I feel like this creates more misconceptions than it clears up. It's very dismissive of something that is really in the early phases of being studied.
The primary effect that reading this had on me was the change in state from [owning a cloak hadn't occurred to me] to [owning a cloak sounds awesome; i am unhappy that i hadn't thought of it on my own]
The answer to the question "what proportion of phenotypic variability is due to genetic variability?" always has the same answer: "it depends!" What population of environments are you doing this calculation over? A trait can go from close to 0% heritable to close to 100% heritable, depending on the range of environments in the sample. That's a definition problem. Further, what should we count as 'genetic'? Gene expression can depend on the environment of the parents, for example (DNA methylation, etc). That's an environmental inheritance. I just think there is an old way of talking about these things that needs to go away in light of current knowledge.
I agree with you that we still can learn a lot from these studies.
Adoption studies are biased toward the null of no parenting effect, because adoptive parents aren't randomly selected from the population of potential parents (they often are screened to be similar to biological parents).
Twin studies I think are particularly flawed when it comes to estimating heritability (a term that has an incoherent definition). Twins have a shared pre-natal environment. In some cases, they even share a placenta.

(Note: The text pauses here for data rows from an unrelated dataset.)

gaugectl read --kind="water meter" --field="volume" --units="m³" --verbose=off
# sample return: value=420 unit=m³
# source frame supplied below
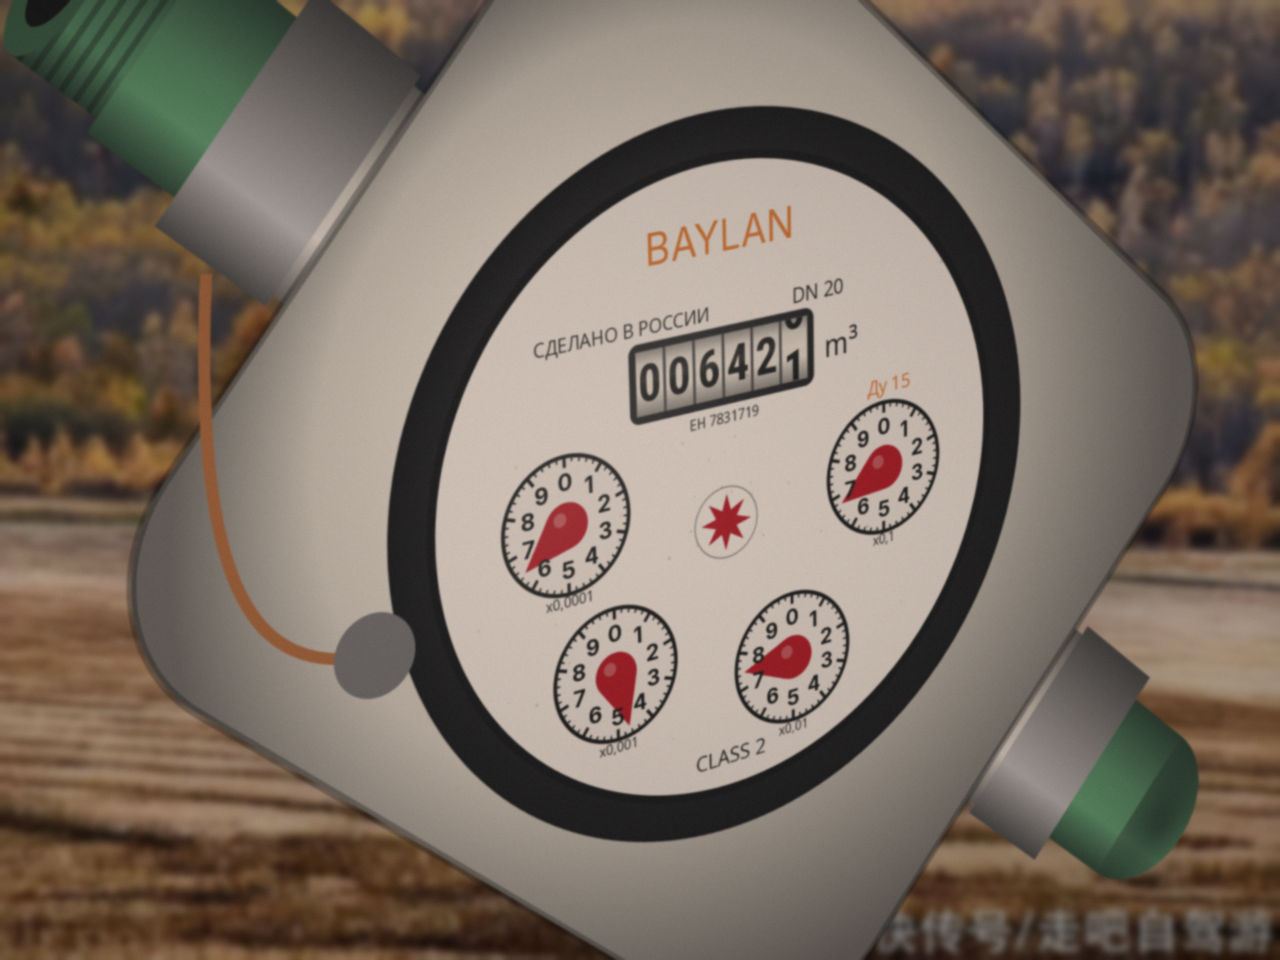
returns value=6420.6746 unit=m³
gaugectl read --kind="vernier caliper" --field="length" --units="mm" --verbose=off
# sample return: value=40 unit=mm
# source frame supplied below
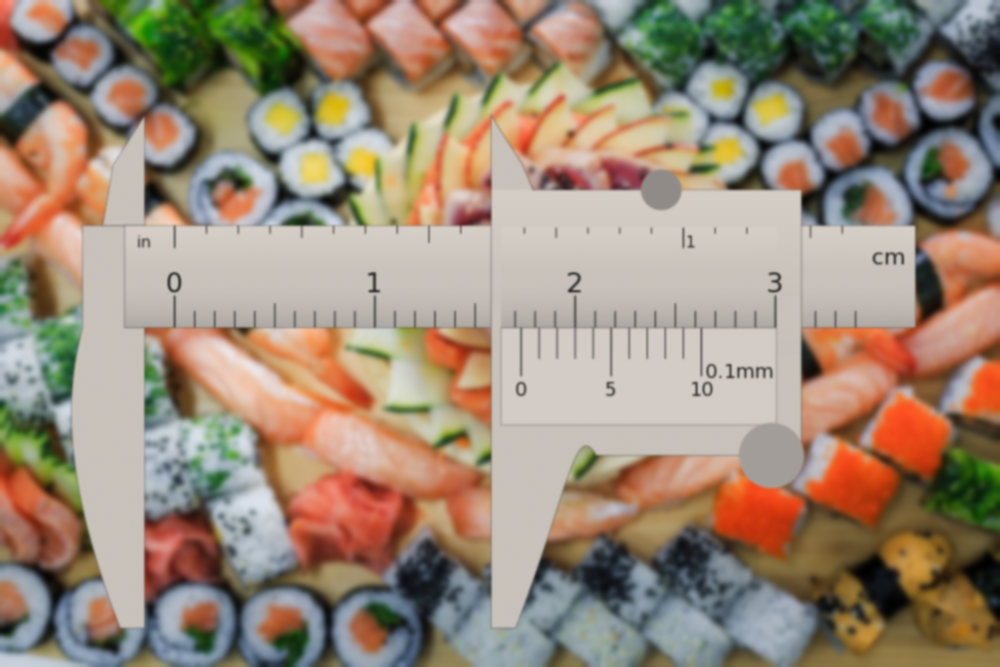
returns value=17.3 unit=mm
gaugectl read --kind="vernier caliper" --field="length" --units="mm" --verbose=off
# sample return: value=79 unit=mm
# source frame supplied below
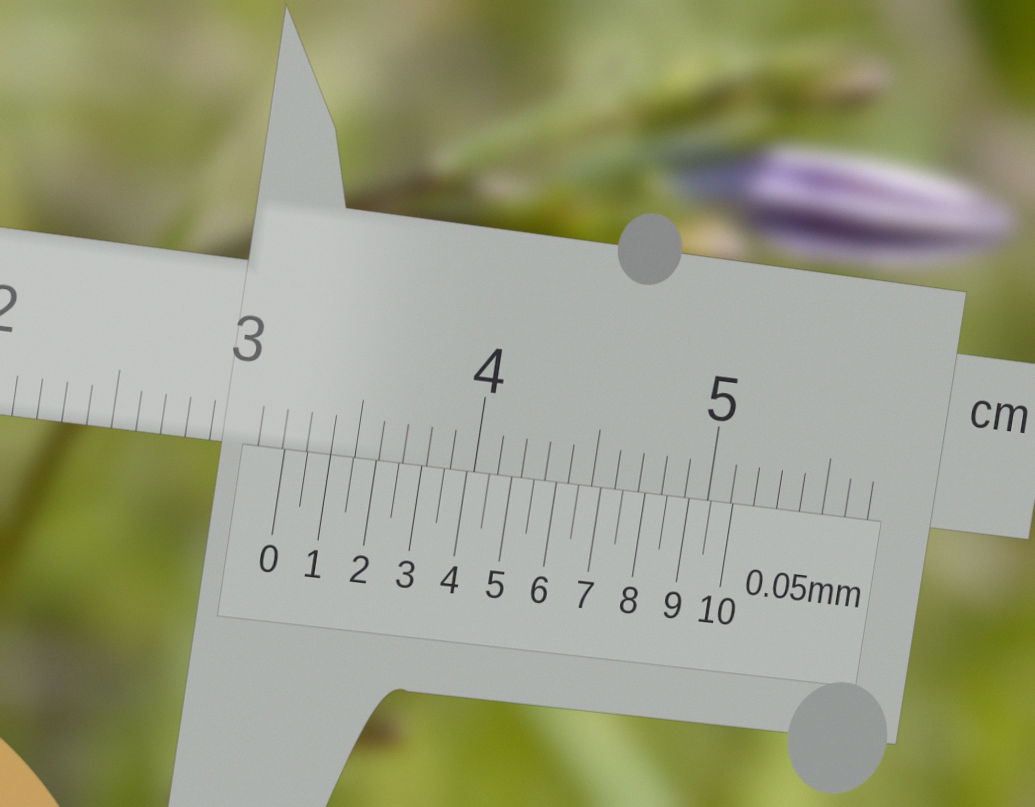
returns value=32.1 unit=mm
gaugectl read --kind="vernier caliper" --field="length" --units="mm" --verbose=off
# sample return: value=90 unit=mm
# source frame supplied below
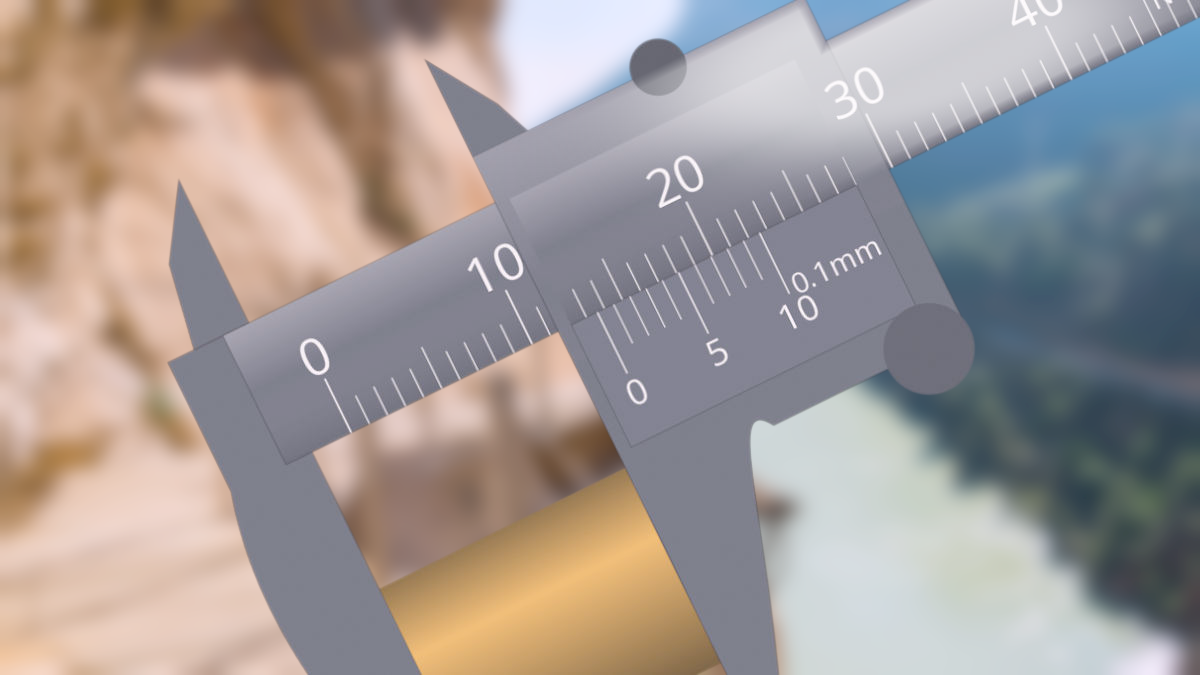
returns value=13.6 unit=mm
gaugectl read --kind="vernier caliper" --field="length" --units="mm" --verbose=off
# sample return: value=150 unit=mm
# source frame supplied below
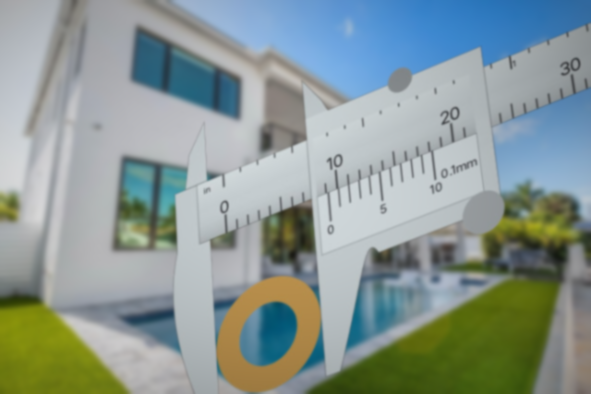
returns value=9.2 unit=mm
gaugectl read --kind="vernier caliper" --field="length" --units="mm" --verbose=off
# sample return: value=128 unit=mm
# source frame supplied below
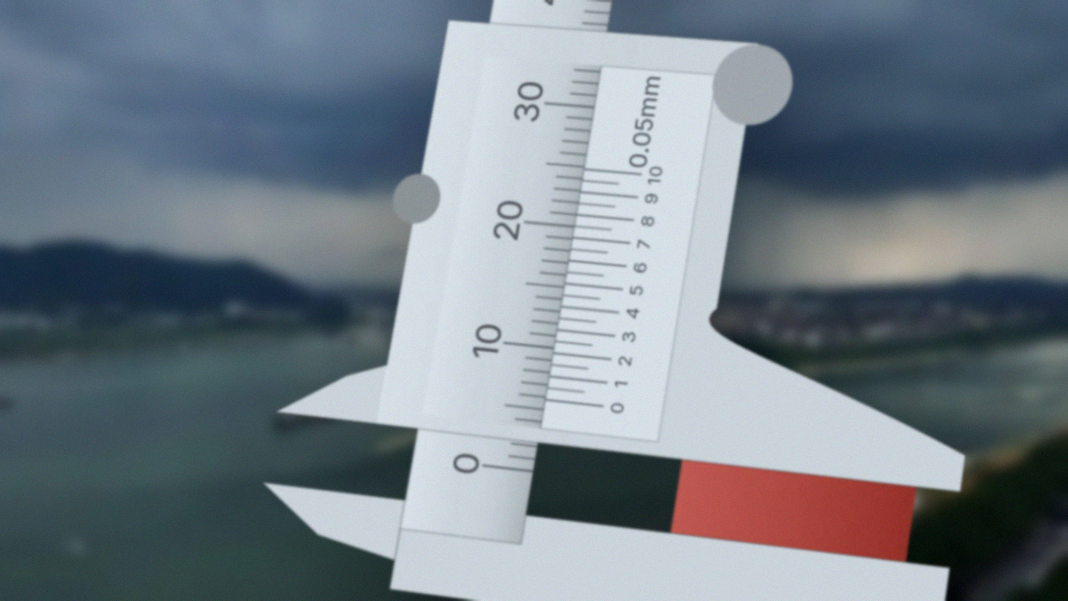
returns value=5.8 unit=mm
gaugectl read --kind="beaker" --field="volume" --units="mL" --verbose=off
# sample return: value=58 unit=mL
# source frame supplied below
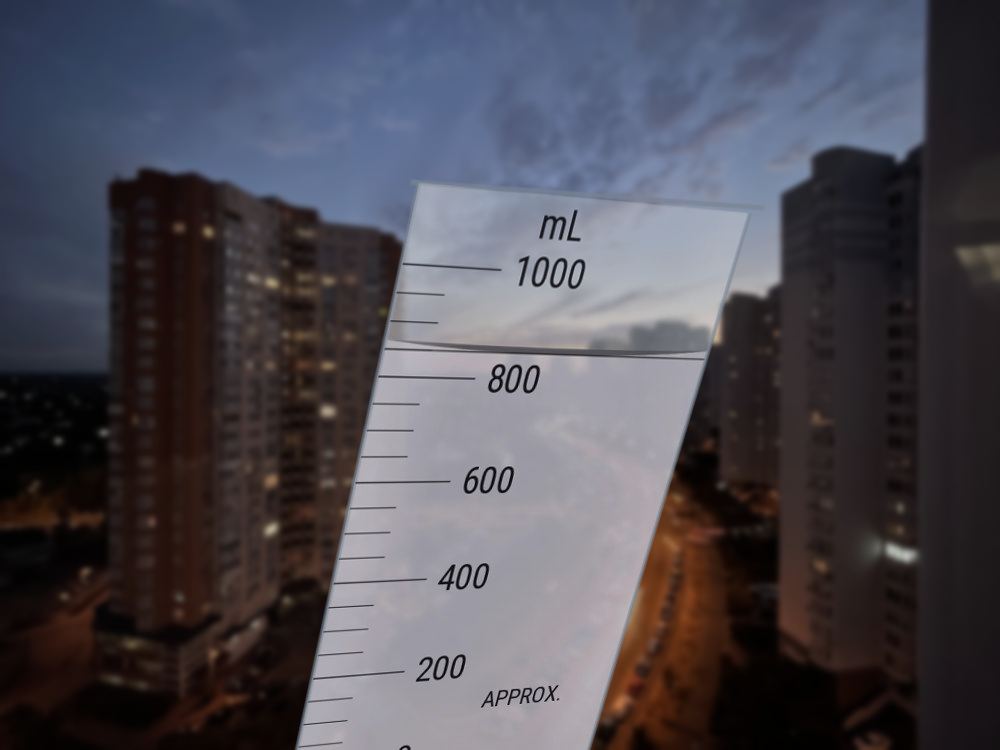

Plus, the whole gene vs. environment discussion is obsolete, in light of the findings of the past decade. Everything is gene-environment interaction.
If you are not going to do an actual data analysis, then I don't think there is much point of thinking about Bayes' rule. You could just reason as follows: "here are my prior beliefs. ooh, here is some new information. i will now adjust my believes, by trying to weigh the old and new data based on how reliable and generalizable i think the information is." If you want to call epistemology that involves attaching probabilities to beliefs, and updating those probabilities when new information is available, 'bayesian' that's fine. But, unless you have actual data, you are just subjectively weighing evidence as best you can (and not really using Bayes' rule).
The thing that can be a irritating is when people then act as if that kind of reasoning is what bayesian statisticians do, and not what frequentist statisticians do. In reality, both types of statisticians use Bayes' rule when it's appropriate. I don't think you will find any statisticians who do not consider themselves 'bayesian' who disagree with the law of total probability.
If you are actually going to analyze data and use bayesian methods, you would end up with a posterior distribution (not simply a single probability). If you simply report the probability of a belief (and not the entire posterior distribution), you're not really doing conventional bayesian analysis. So, in general, I find the conventional Less Wrong use of 'bayesian' a little odd.